A 12 ans, sa mère lui offre un dictionnaire des mythologies du monde… Et c’est en parcourant l’ouvrage, qu’elle découvre, entre autre, les Hespérides, Hercule et Atlas… Elle cherche alors les liens entre ces légendes et son « pays »… Et apprend que l’école n’est pas suffisante et que les manuels scolaires ne « racontent » pas tout….
Elle continue donc de chercher, à une époque où Internet n’existait pas encore pour les Marocains… Plonge dans les bibliothèques, les livres de familles… Et enfin, les « Interrogatoires » familiaux !
Même les amis de la famille n’échappent pas à cette période de « grandes questions », Hélène, la meilleure amie juive de la mère, qui a allaité et bercé Khouloud Bébé… donne quelques détails, des brides d’une existence qui remontent à des siècles… bien avant l’Islam et les Musulmans… Une dame au grand cœur chez qui Khouloud a puisé tout son amour de l’histoire et toute son ouverture sur les autres !
Elle découvre en même temps que même ses parents ne parlent pas souvent de leurs origines…

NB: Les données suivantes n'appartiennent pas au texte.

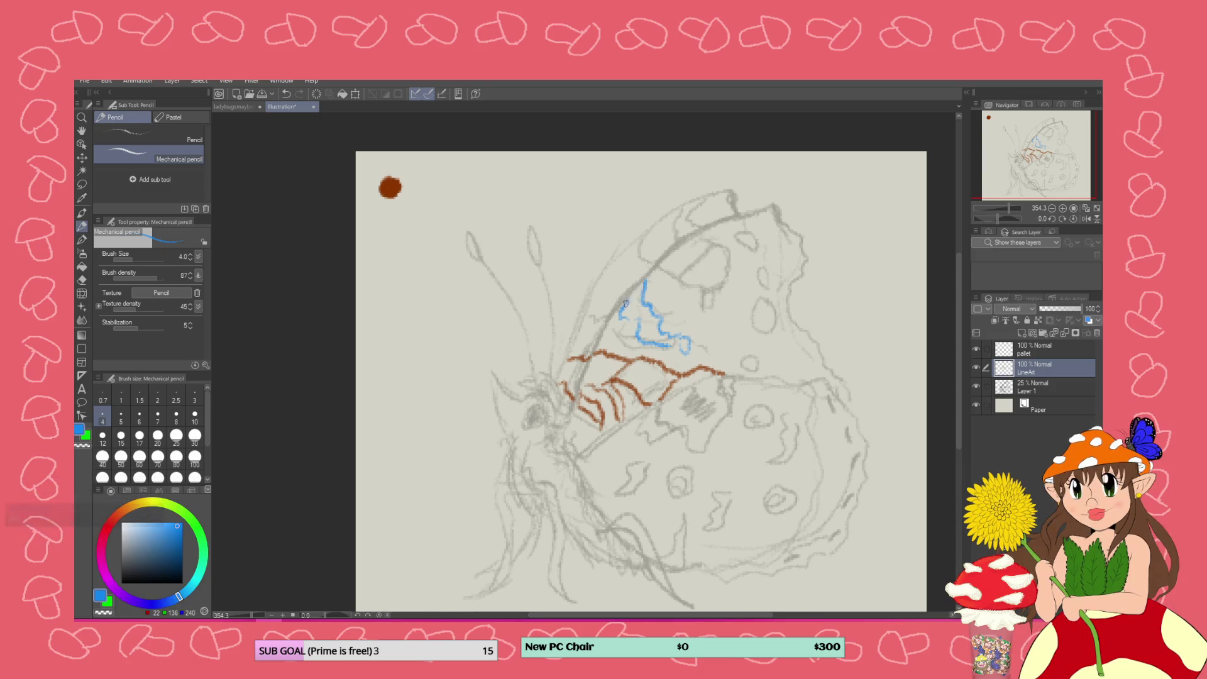
pyautogui.press('ctrl+z')
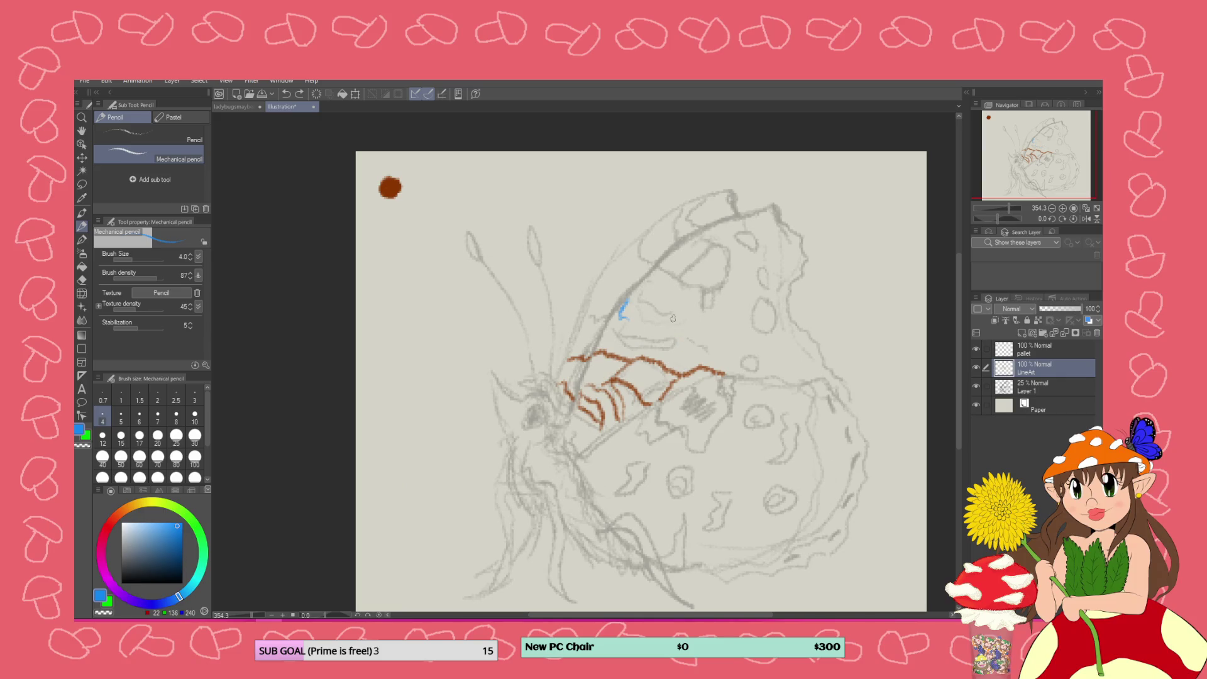
pyautogui.moveTo(626, 315)
pyautogui.mouseDown()
pyautogui.moveTo(627, 329)
pyautogui.moveTo(694, 339)
pyautogui.moveTo(685, 324)
pyautogui.moveTo(638, 318)
pyautogui.moveTo(647, 295)
pyautogui.moveTo(675, 306)
pyautogui.moveTo(670, 317)
pyautogui.moveTo(647, 313)
pyautogui.moveTo(636, 290)
pyautogui.mouseUp()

Et c’est en voulant apprendre beaucoup plus, qu’elle a été confrontée à énormément d’obstacles…
L’absence d’archives, de témoignages… et le plus important : De livres illustrant le passé !

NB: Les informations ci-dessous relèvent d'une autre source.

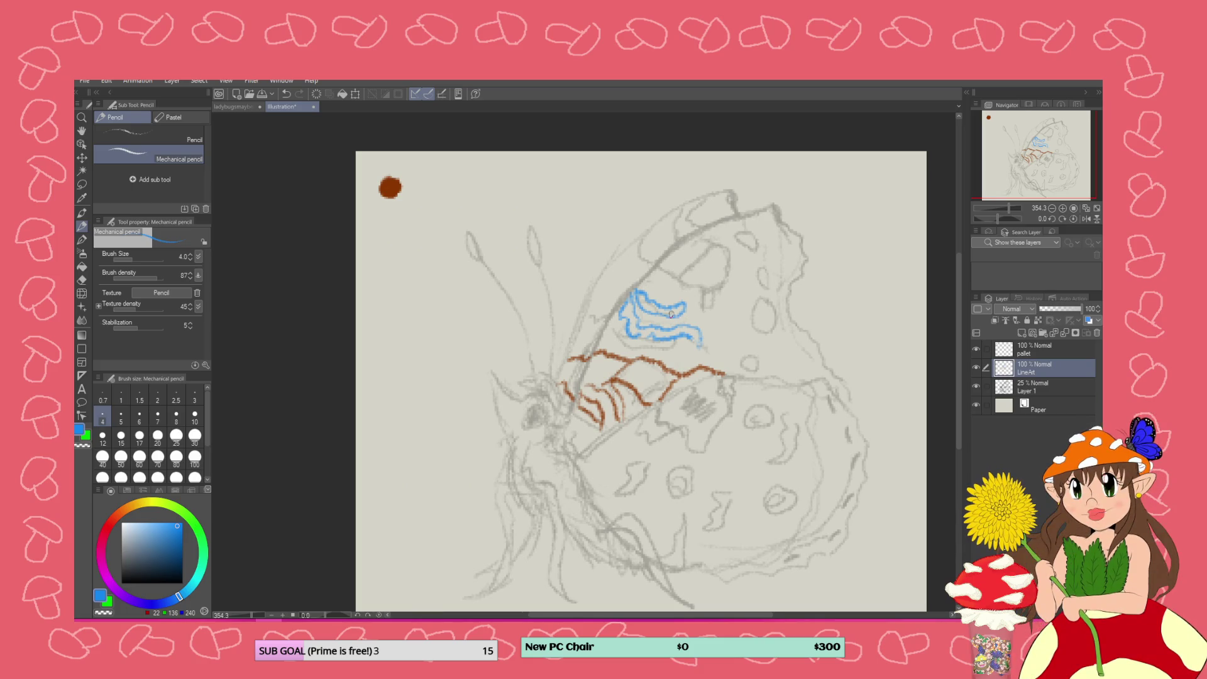
pyautogui.click(1075, 351)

Grand choc : Bien au-delà de « ses origines à elle », l’histoire de son pays est tout simplement méconnue d’un grand nombre de Marocains !
D’une expérience qui aurait pu durer le temps d’une adolescence, d’une quête d’identité, Khouloud s’est retrouvée dans une perpétuelle quête de vérité…

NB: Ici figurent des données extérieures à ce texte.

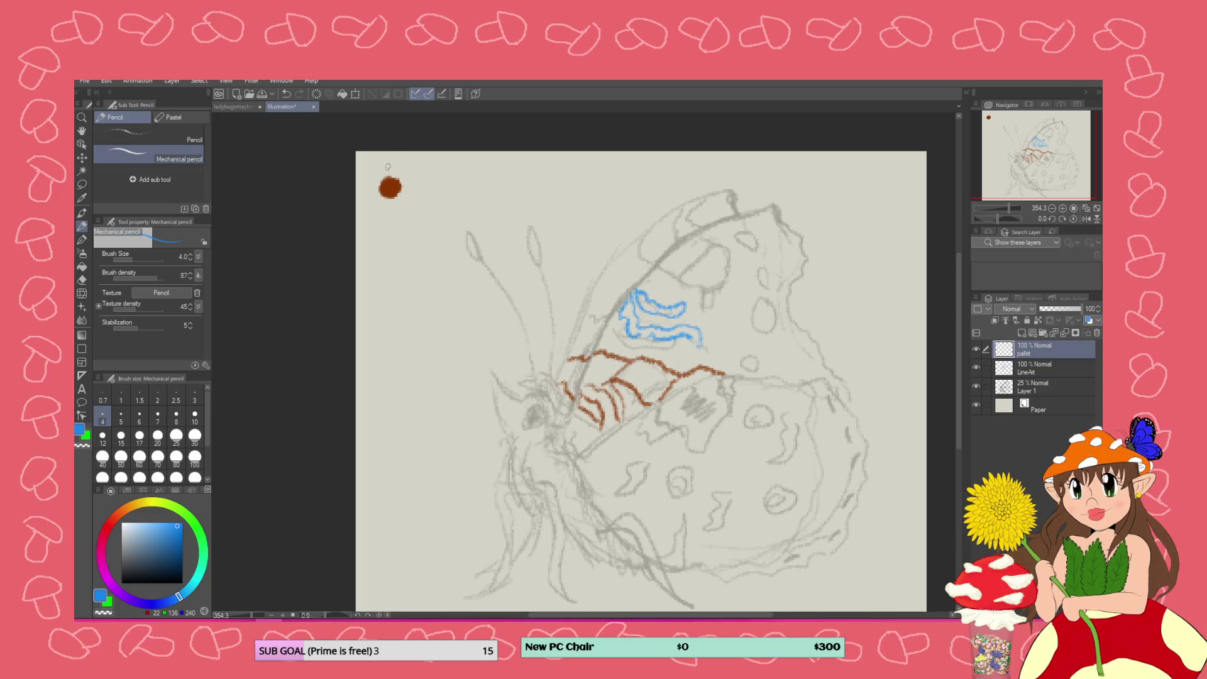
# Add a blue swatch beside the brown dot, then pick a deep brown colour for LineArt
pyautogui.moveTo(422, 171); pyautogui.dragTo(431, 178)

Qui est le Maroc ? Qui est le Marocain ? Qui a bien pu vivre sur ces terres avant les Arabes… Les Musulmans ? Pourquoi un tel déni de notre histoire ? Etait-ce « Voulu » ? Et c’est pour s’offrir TOUS les moyens de répondre à des questions qui désormais l’obsédaient, qu’elle a décidé, à 16 ans, qu’elle deviendrait journaliste !
Un choix qu’elle n’a jamais eu le temps de regretter : Chercher, investiguer… écrire des vérités qui se perdent, à cause d’une volonté, ou d’une autre… Ce sont les objectifs qu’elle s’est fixée alors qu’elle n’était qu’une gamine… Et qu’elle continue de pourchasser !
En 2005, Khouloud publie un article sur les « Juifs du Maroc », à une époque où des intellectuels marocains, juifs et musulmans réclamaient une reconnaissance, dans les manuels scolaires, de la présence juive au Maroc.
L’article est publié, dans un quotidien marocain, avec les témoignages de Simon Lévy, en tant qu’historien…
L’article est publié… Sous un autre nom, un nom fictif…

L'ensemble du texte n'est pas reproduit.